Crazy to see Joel Brusewitz posting on here!

And since I often play Devil's Advocate to you guys, I respect your doing so - but I really believe that this guy was just being a jerk. If I didn't feel he was, I don't think I would have been so angered over it. I have already done quite a bit for the group, and don't take kindly to people calling me out.

Susan's email was something along these lines:

"Arsh, this is not something we can institute as a group. We invite you to come talk to the group, but before you come you should know the rules. You will need to keep your talk to a minute, as our runners come dressed ready to run and have very short attention spans. I cannot stress that you MUST keep it to 60 seconds. If people want to get additional information from you, they can talk to you on their own. If this rule is okay, we have no problem with you stopping by."
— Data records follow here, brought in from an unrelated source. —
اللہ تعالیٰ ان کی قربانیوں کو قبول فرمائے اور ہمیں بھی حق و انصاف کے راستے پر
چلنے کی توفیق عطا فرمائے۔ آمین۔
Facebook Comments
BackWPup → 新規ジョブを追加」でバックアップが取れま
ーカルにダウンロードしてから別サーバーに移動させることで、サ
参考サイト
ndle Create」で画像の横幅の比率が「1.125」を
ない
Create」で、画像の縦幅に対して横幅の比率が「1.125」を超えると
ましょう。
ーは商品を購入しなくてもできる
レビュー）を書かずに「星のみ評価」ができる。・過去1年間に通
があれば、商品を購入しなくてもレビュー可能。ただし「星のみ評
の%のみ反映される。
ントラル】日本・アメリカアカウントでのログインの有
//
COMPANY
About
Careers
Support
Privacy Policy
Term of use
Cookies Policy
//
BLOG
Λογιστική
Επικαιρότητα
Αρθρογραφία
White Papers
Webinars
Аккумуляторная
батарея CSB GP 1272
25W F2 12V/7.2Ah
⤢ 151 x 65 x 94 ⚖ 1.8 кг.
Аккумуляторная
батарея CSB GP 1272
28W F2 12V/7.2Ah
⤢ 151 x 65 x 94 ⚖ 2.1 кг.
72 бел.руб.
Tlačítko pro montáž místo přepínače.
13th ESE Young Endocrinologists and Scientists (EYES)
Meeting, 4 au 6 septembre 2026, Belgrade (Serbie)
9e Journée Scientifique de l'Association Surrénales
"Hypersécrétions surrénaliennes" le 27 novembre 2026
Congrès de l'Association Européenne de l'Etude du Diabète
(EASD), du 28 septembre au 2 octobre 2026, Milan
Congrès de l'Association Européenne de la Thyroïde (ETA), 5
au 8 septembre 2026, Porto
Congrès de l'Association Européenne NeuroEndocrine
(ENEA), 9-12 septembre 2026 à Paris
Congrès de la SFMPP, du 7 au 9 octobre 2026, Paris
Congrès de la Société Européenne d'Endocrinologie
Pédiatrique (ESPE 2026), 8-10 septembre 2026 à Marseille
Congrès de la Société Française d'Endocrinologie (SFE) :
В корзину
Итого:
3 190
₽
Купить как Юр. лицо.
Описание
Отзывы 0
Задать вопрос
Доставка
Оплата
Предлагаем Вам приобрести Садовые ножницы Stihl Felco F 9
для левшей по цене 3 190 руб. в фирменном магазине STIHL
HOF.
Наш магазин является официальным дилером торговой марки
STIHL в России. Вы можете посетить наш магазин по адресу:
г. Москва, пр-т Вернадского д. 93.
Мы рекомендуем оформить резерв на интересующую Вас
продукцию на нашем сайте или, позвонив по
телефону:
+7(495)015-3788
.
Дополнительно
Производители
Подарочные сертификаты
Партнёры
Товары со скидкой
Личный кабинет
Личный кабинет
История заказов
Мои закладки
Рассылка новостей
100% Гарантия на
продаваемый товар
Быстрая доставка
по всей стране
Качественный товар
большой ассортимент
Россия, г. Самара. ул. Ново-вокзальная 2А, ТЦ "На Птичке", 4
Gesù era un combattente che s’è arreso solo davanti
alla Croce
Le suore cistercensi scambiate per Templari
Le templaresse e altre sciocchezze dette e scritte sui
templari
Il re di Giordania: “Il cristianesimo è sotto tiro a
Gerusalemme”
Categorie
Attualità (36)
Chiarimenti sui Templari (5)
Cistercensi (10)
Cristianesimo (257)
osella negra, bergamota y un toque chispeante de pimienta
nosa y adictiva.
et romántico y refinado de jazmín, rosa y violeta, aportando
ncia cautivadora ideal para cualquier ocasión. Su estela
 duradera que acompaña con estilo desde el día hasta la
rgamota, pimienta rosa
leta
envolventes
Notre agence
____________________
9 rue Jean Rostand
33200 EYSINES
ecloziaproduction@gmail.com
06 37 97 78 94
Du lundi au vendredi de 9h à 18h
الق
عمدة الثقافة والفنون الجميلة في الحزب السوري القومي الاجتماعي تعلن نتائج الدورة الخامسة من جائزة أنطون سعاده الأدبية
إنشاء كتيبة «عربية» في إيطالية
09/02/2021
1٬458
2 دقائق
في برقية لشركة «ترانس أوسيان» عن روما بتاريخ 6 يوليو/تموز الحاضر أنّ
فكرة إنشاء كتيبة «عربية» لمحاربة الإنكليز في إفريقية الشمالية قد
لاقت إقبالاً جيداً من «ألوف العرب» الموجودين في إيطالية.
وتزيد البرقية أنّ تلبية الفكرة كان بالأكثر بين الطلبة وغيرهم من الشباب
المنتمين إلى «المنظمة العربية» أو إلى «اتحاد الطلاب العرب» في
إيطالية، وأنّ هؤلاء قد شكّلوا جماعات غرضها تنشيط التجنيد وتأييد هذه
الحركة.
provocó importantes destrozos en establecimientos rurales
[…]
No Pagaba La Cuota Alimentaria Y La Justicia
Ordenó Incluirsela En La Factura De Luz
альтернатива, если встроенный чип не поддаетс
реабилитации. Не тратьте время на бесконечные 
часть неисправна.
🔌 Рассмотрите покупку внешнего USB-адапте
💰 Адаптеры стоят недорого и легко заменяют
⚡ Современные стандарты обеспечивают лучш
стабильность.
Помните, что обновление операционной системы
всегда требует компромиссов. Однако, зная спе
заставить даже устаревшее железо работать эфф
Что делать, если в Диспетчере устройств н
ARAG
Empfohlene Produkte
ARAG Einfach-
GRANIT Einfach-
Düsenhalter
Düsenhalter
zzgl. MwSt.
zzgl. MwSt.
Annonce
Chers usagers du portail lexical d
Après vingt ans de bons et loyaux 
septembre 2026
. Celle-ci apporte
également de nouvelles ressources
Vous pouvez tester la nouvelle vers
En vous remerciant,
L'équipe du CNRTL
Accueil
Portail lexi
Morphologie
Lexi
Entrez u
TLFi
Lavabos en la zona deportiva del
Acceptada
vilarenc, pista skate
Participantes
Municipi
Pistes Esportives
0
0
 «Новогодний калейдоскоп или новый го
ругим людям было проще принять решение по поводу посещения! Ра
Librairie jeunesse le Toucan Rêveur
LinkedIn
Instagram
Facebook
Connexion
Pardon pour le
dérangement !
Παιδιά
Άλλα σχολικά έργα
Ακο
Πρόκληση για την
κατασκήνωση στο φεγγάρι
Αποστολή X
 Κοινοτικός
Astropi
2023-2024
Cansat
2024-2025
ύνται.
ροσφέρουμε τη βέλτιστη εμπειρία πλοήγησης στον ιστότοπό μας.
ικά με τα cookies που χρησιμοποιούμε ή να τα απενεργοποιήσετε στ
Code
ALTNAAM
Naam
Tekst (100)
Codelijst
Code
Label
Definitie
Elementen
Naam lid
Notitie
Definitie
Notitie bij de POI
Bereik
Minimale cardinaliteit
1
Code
And keep in mind, I had already put stuff in the newsletter, and they already had two girls come talk to us back on January 26. So it's not like everyone in the group hasn't heard it a few times.

OJ said...

I agree, I am not a fan of this shit, especially when they make you feel bad for not helping.

alyssa said...

Homeless people come into the bank all the time but they are not looking for jay oh bees, that's fo sho.

Nads&Jens-CrazyTop10s said...

I loved everything about this post, right down to the bad fucking words! What a pisshole, pommie bastard. I think it's terrific that you run/swim/race for yourself and it only takes confidence to say so. Not everything has to be so fucking integrated. Why do people make up cooking recipes? Because they like to. Why do people garden, watch movies, follow sports, play the guitar...? Because they freaking enjoy it for its own purpose. You can be a charitable person in a different regard! Those uppity bitch lickers can take their glide nipple cream and camelback totebags and half-marathon their way to hell.

Let he who is without sin cast the first stone! Bloody judgemental wonker.

David said...

Slightly off-topic, but related . . . Last year, when I finished second in the "20 in 24" Lone Ranger division (a BOMF production), with 111 miles in 24 hours, my prize was . . . $75. The entry fee for the race was $150.

This year, the "20 in 24" is "sold out," but they will consider letting 20 more people run it, if they are willing to pay $500 (that is not a typo).